The Elder had asked, "Why has she remained in Corinth?"

"Could it be—No, no! That would be too much. It was her interest in
Grace Conner alone that held her."

So Big Dan faced this thing against which the very strength of his manhood was his greatest weakness, and facing it he, too, was afraid to go into the garden—as he thought—to meet her. He must gain a little self-control first. He must grow better acquainted with this thing that had come upon him so quickly.

Following the instinct of his ancestors to face trouble in the open, he, too, set out, bound for a long tramp across the country. Perhaps he would go as far even as John Gardner's, and spend the night there. He went up the street for a block before turning north, lest his friends in the garden hail him. Then walking quickly he pushed on towards the outskirts of town, on the old Academy Hill road.

CHAPTER XXXIII.

HEARTS' TRAGEDIES

"So she sent him away to fight his battle alone, knowing it was the only way such a battle could be rightly fought."

When Miss Farwell, under the oak tree in the Academy yard, turned her eyes from the far blue roll of hills to see Dan Matthews coming through the gap in the tumble-down fence, it was as if he had appeared in answer to her thoughts, and the intensity of her emotions at the moment, frightened her.

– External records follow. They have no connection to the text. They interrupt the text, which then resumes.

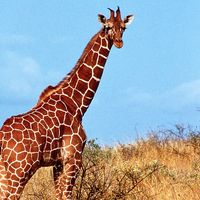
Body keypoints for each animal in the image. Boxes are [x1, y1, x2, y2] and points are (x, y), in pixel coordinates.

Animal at [0, 7, 134, 199]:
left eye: (123, 27)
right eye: (107, 26)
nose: (118, 42)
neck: (76, 104)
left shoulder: (58, 162)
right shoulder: (74, 158)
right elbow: (66, 195)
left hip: (5, 172)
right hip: (19, 171)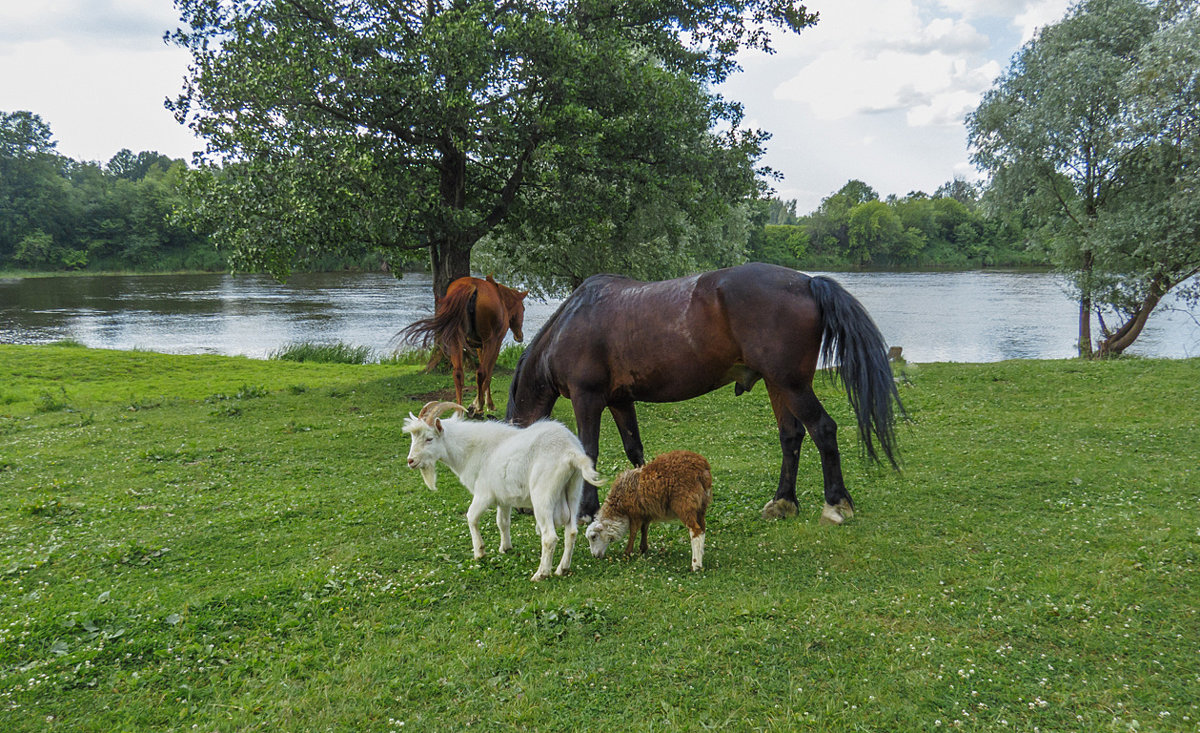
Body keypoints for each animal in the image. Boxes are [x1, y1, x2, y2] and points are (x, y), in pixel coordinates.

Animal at [400, 275, 528, 415]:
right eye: (523, 309)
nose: (519, 336)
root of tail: (471, 287)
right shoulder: (495, 343)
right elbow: (488, 374)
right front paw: (483, 404)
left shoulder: (479, 346)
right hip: (489, 340)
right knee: (481, 372)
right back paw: (477, 407)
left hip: (455, 339)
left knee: (458, 374)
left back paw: (459, 410)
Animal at [405, 400, 609, 578]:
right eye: (413, 437)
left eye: (429, 438)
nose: (411, 461)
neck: (471, 450)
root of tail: (570, 453)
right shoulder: (503, 498)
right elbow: (502, 522)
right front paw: (505, 548)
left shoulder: (483, 493)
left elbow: (471, 517)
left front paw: (479, 552)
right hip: (573, 490)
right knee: (571, 531)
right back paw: (562, 569)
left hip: (543, 495)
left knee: (550, 537)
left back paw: (541, 574)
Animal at [499, 263, 902, 523]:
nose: (518, 508)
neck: (570, 322)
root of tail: (807, 283)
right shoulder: (619, 400)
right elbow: (634, 449)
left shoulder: (588, 399)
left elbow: (589, 452)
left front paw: (586, 510)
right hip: (778, 385)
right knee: (791, 435)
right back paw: (783, 502)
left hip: (792, 385)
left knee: (823, 429)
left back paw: (836, 504)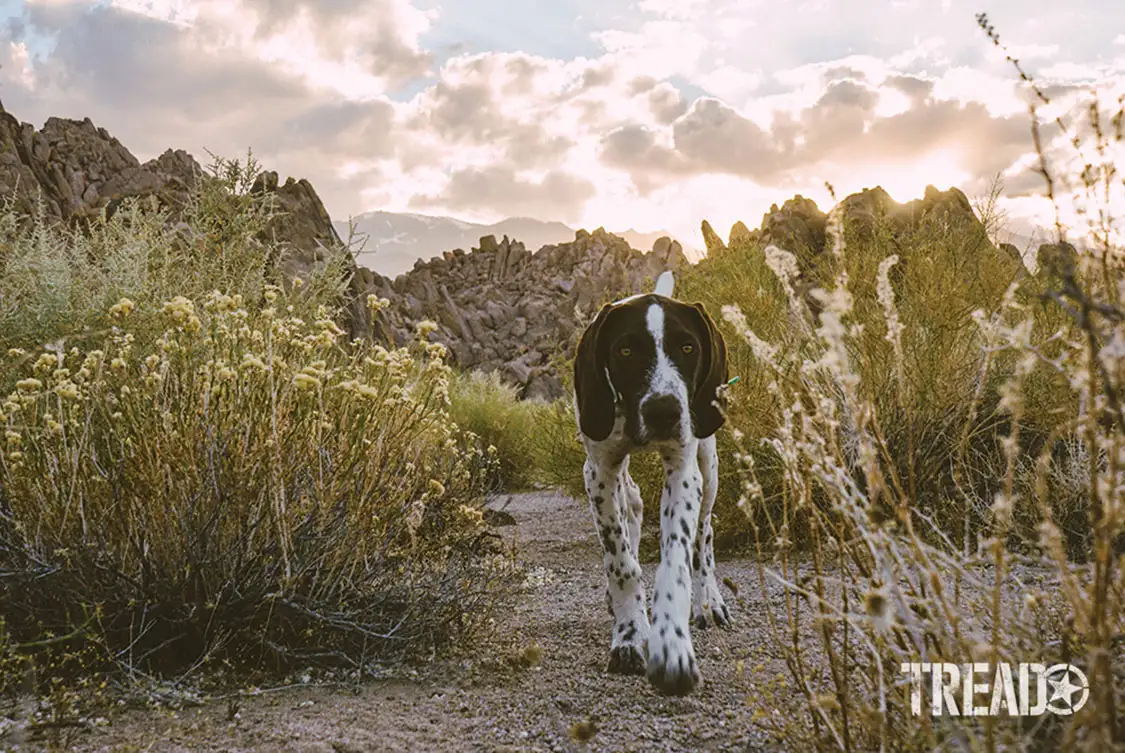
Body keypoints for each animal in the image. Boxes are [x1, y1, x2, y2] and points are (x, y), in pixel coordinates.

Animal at [571, 269, 729, 693]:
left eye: (688, 347)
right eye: (625, 351)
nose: (663, 412)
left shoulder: (683, 470)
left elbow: (676, 559)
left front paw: (671, 644)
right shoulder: (599, 470)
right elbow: (622, 562)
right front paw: (629, 634)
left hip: (708, 463)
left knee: (705, 534)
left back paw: (709, 601)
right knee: (634, 502)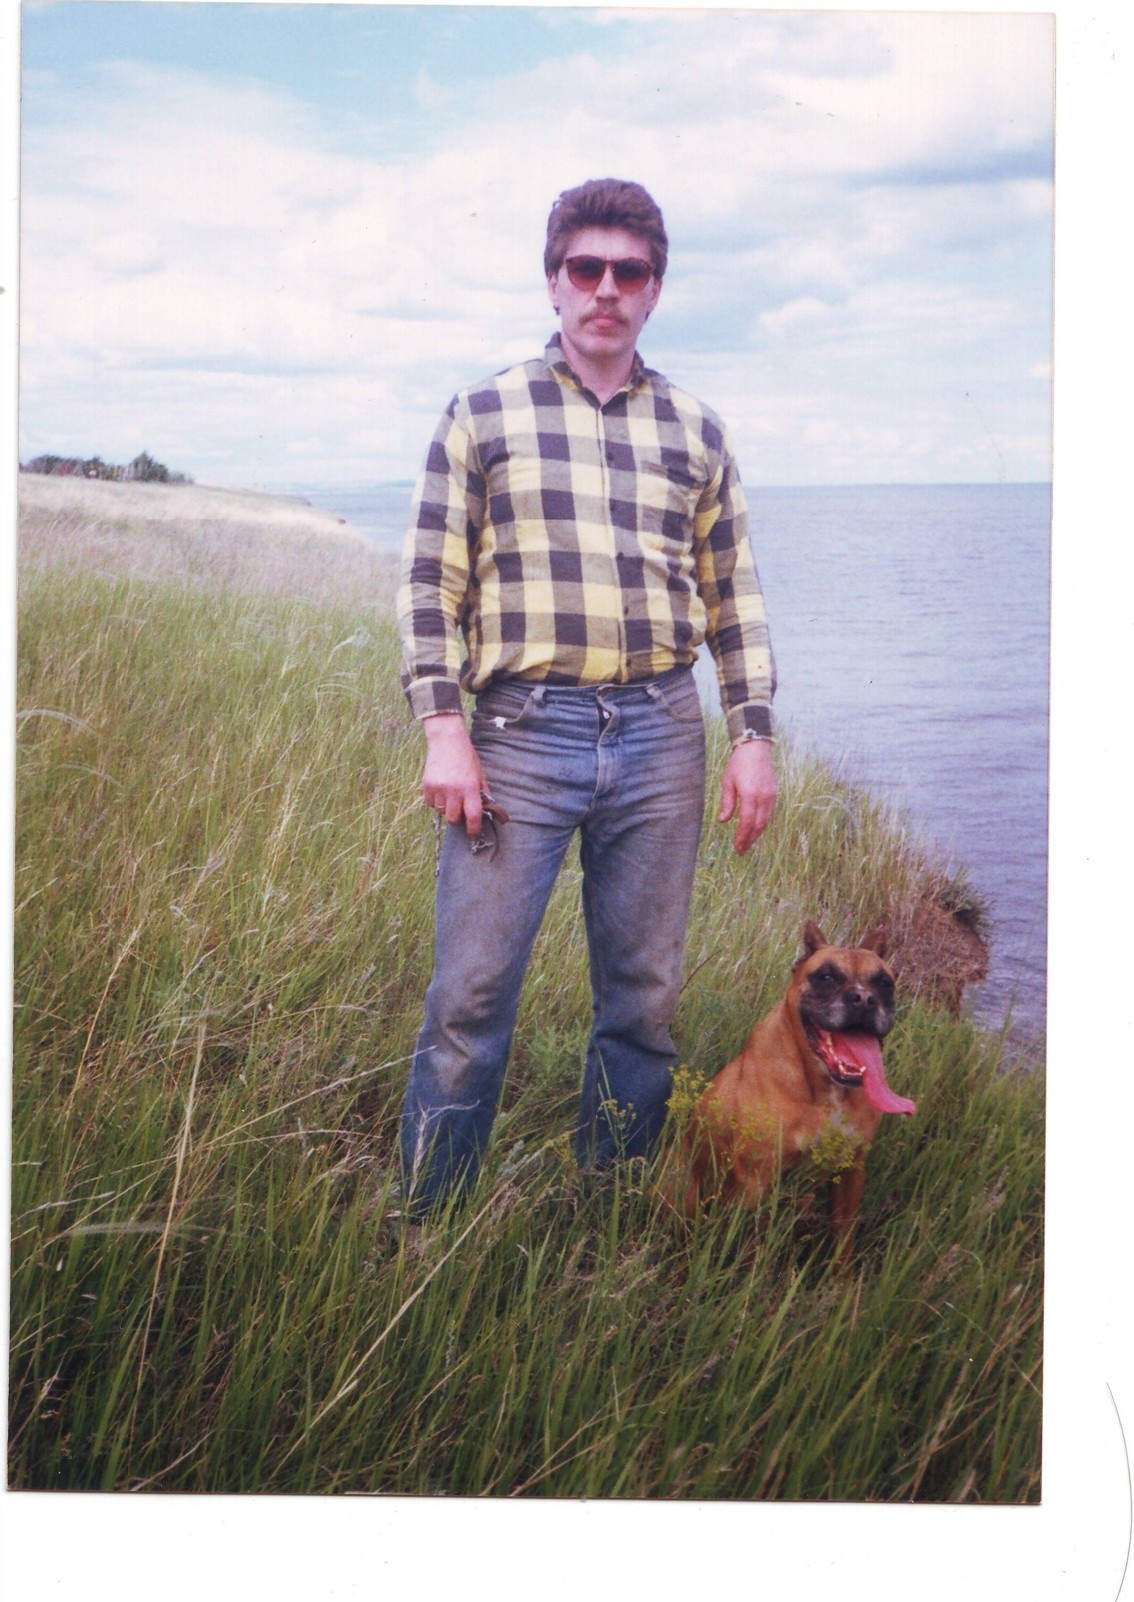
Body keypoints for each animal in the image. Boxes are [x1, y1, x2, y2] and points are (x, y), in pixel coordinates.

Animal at [665, 922, 915, 1253]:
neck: (826, 1092)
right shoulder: (757, 1180)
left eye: (884, 983)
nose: (864, 999)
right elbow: (753, 1246)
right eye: (826, 976)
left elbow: (843, 1243)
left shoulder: (851, 1171)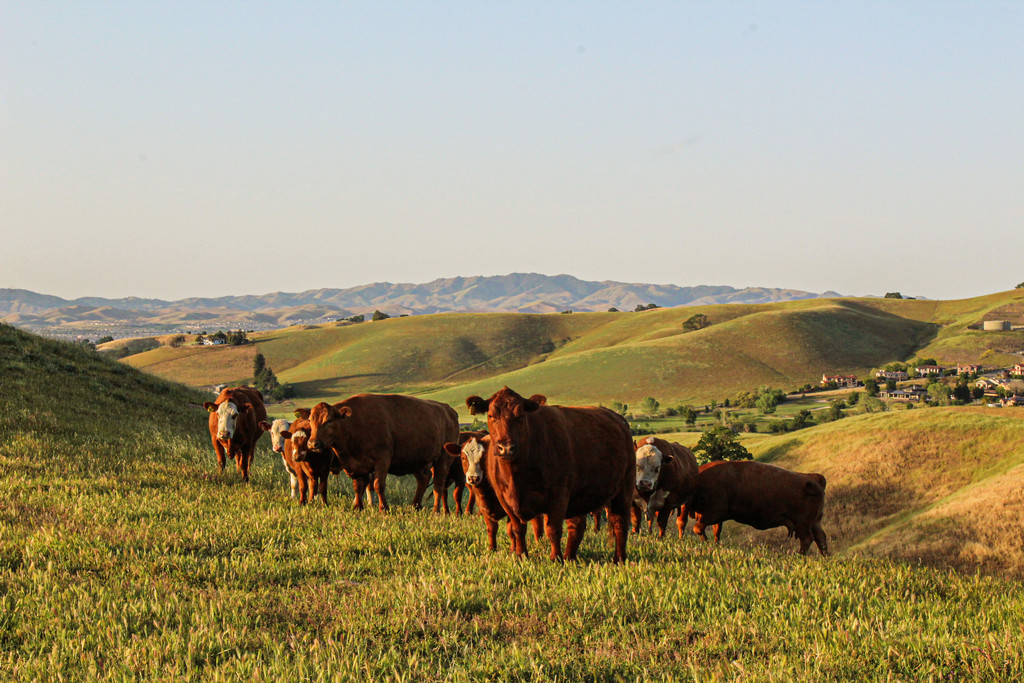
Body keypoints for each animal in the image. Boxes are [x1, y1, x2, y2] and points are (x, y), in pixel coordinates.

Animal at [305, 393, 458, 509]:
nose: (313, 443)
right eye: (310, 419)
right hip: (417, 461)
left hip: (443, 460)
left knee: (438, 486)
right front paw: (357, 507)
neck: (354, 424)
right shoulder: (355, 466)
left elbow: (378, 485)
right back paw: (415, 506)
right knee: (424, 480)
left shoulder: (382, 460)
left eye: (329, 420)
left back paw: (436, 511)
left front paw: (383, 508)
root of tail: (448, 410)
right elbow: (357, 486)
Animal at [466, 387, 638, 565]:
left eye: (520, 416)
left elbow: (553, 530)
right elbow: (518, 529)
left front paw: (556, 558)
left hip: (623, 489)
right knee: (576, 526)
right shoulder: (505, 500)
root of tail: (619, 419)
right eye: (491, 416)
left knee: (619, 523)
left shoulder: (558, 497)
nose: (505, 448)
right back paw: (570, 556)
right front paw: (521, 555)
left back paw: (619, 559)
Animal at [679, 458, 831, 557]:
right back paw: (825, 558)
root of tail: (813, 478)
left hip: (803, 523)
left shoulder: (713, 513)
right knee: (820, 538)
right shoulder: (717, 518)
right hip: (814, 522)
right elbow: (716, 532)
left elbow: (698, 528)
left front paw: (707, 543)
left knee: (807, 539)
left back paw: (798, 556)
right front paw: (715, 545)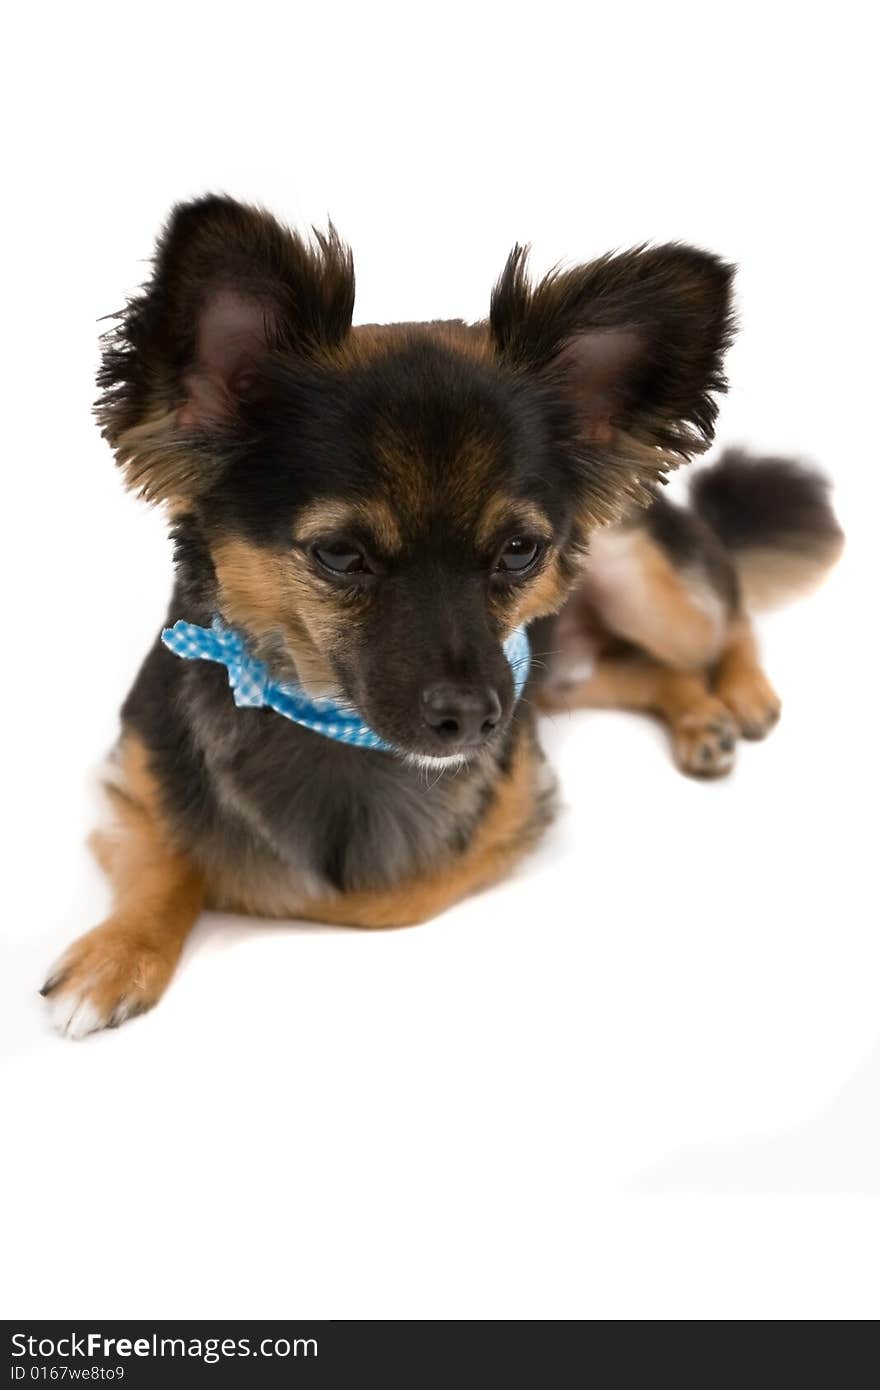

Her first impulse was to escape. Then she sat still, watching him as if fascinated, while her trembling fingers picked at the young grass by her side. With his face turned toward the valley below, Dan came slowly across the weed-grown yard, unconscious of the presence of the young woman on the knoll. Then he looked in her direction. With her face turned quickly half-aside, she saw him stop suddenly as if halted by the same feeling that had so moved her.

For a full minute he stood there as if questioning his senses. The girl sat very still. Once she thought he would turn back—then he came on eagerly, as he had come that day from the water when he had looked up to see her on the river bank. And then he stood before her as he had stood that other day long weeks ago, with the sunlight on his red-brown hair.